Dev Team Zombie Hunters
After sending a document covering the 302 redirect problem in detail, my client sent that information along to the dev team. After digging into the issue, it ends up there was a load balancing issue that needed to be corrected. So the problem was indeed happening, but it was quietly occurring behind the scenes. It’s yet another example of a sinister SEO problem that can lie beneath the surface. What looks fine when visiting a site might be completely different when Googlebot visits the site. And that can end up very badly from an SEO standpoint.
So luckily, my client was able to push the SEO zombies back into the ground:
Based on this case study, and other sinister technical SEO problems I have surfaced in the past, I have provided some quick tips that might help your own situation.
- Crawl your site just like Google does, and do that on a regular basis. As demonstrated above, you never know what you’re going to find when crawling your site. Everything might be fine, but you might also surface new and serious problems. I recommend crawling your site monthly at a minimum.
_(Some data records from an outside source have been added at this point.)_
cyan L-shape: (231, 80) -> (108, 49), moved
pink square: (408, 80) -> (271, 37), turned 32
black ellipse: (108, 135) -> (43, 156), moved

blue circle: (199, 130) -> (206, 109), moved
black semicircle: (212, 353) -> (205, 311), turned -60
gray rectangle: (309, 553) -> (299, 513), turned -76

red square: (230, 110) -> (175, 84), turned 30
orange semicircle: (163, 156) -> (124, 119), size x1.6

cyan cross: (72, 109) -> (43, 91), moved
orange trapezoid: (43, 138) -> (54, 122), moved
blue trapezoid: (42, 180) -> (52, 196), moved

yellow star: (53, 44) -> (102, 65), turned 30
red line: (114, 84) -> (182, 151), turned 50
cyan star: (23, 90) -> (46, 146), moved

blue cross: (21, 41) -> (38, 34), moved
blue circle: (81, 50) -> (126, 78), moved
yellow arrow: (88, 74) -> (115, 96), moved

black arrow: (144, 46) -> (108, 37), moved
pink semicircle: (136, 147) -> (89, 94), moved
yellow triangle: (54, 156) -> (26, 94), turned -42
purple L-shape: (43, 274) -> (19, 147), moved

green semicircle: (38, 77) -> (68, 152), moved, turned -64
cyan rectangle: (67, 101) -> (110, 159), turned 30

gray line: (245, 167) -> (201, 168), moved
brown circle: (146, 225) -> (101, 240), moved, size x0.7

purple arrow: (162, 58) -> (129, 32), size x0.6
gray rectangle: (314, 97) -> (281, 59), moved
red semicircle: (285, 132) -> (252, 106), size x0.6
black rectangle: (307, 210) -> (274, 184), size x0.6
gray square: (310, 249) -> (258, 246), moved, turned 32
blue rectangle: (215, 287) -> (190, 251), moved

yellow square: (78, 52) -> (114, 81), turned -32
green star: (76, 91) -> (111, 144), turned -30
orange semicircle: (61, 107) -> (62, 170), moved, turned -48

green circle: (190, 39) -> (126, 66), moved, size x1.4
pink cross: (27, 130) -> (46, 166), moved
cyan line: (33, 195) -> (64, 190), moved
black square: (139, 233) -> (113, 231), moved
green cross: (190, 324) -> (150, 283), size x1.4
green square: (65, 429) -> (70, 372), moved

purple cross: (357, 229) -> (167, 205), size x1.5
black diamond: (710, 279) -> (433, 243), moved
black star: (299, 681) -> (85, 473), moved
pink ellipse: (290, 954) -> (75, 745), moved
- Always combine crawl data with a manual analysis. Validate what the crawl data is showing by testing the site manually and via multiple devices. Make sure you really have a problem and make sure Googlebot isn’t running into barriers.
- Triangulate the data via multiple crawling tools. I use three crawling tools extensively when auditing sites. That includes DeepCrawl (where I’m on the customer advisory board), Screaming Frog, and Sitebulb. All three are great and can help you confirm that a certain problem is indeed a problem.
- Don’t underestimate the power of Google’s index coverage reporting. It’s a powerful set of reports directly from Google covering information about how Googlebot crawls and indexes your site. In addition, the Excluded reporting contains information about urls that Google is excluding from indexing and often contains extremely actionable data. You can also use the inspect url tool to view the latest crawl information, as well as for testing live urls.
- Implement changes as quickly as you can once you surface problems like this. Technical SEO problems can cause all sorts of crawling, indexing, and ranking issues. The quicker you can rectify those problems, the faster you can recover. And if you haven’t been impacted yet rankings-wise, then you can nip serious SEO problems in the bud.
Summary – Crawlers + GSC Can Help Surface Sinister SEO Problems Invisible To The Naked Eye
Technical SEO is still incredibly important. And what lies beneath could be causing big problems from an SEO standpoint. For example, surfacing problems that Googlebot is encountering, that typical users aren’t, can help you avoid crawling, indexing, and ranking issues. If you’re proactive, and crawl your site on a regular basis, you can help keep the SEO zombies away.